= Beginning of Section =

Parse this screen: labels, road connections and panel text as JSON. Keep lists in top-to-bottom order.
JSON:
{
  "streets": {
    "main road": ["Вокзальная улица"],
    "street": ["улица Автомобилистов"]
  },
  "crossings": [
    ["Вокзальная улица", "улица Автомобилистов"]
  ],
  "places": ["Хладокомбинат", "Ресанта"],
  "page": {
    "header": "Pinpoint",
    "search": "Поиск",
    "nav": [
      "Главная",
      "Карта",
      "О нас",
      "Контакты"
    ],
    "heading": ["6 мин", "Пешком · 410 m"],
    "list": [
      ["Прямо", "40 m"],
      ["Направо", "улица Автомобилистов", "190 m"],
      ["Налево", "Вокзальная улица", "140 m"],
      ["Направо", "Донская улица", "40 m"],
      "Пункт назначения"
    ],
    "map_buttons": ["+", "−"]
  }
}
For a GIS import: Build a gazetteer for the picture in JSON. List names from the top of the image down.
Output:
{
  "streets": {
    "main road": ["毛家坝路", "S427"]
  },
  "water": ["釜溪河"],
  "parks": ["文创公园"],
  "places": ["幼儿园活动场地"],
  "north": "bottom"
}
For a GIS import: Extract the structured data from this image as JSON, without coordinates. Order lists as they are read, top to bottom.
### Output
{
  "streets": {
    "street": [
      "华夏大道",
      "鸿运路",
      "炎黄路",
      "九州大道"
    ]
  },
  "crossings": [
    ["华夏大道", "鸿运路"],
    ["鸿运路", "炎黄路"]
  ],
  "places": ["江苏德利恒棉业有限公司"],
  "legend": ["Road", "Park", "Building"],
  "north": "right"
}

= End of Section =

TASK DESCRIPTION:
Output each line of the material exactly, keeping every word as it appears.

RESPONSE BOX:
Parse this screen: labels, road connections and panel text as JSON. Keep lists in top-to-bottom order.
JSON:
{
  "streets": {
    "main road": ["Вокзальная улица"],
    "street": ["улица Автомобилистов"]
  },
  "crossings": [
    ["Вокзальная улица", "улица Автомобилистов"]
  ],
  "places": ["Хладокомбинат", "Ресанта"],
  "page": {
    "header": "Pinpoint",
    "search": "Поиск",
    "nav": [
      "Главная",
      "Карта",
      "О нас",
      "Контакты"
    ],
    "heading": ["6 мин", "Пешком · 410 m"],
    "list": [
      ["Прямо", "40 m"],
      ["Направо", "улица Автомобилистов", "190 m"],
      ["Налево", "Вокзальная улица", "140 m"],
      ["Направо", "Донская улица", "40 m"],
      "Пункт назначения"
    ],
    "map_buttons": ["+", "−"]
  }
}
For a GIS import: Build a gazetteer for the picture in JSON. List names from the top of the image down.
Output:
{
  "streets": {
    "main road": ["毛家坝路", "S427"]
  },
  "water": ["釜溪河"],
  "parks": ["文创公园"],
  "places": ["幼儿园活动场地"],
  "north": "bottom"
}
For a GIS import: Extract the structured data from this image as JSON, without coordinates. Order lists as they are read, top to bottom.
### Output
{
  "streets": {
    "street": [
      "华夏大道",
      "鸿运路",
      "炎黄路",
      "九州大道"
    ]
  },
  "crossings": [
    ["华夏大道", "鸿运路"],
    ["鸿运路", "炎黄路"]
  ],
  "places": ["江苏德利恒棉业有限公司"],
  "legend": ["Road", "Park", "Building"],
  "north": "right"
}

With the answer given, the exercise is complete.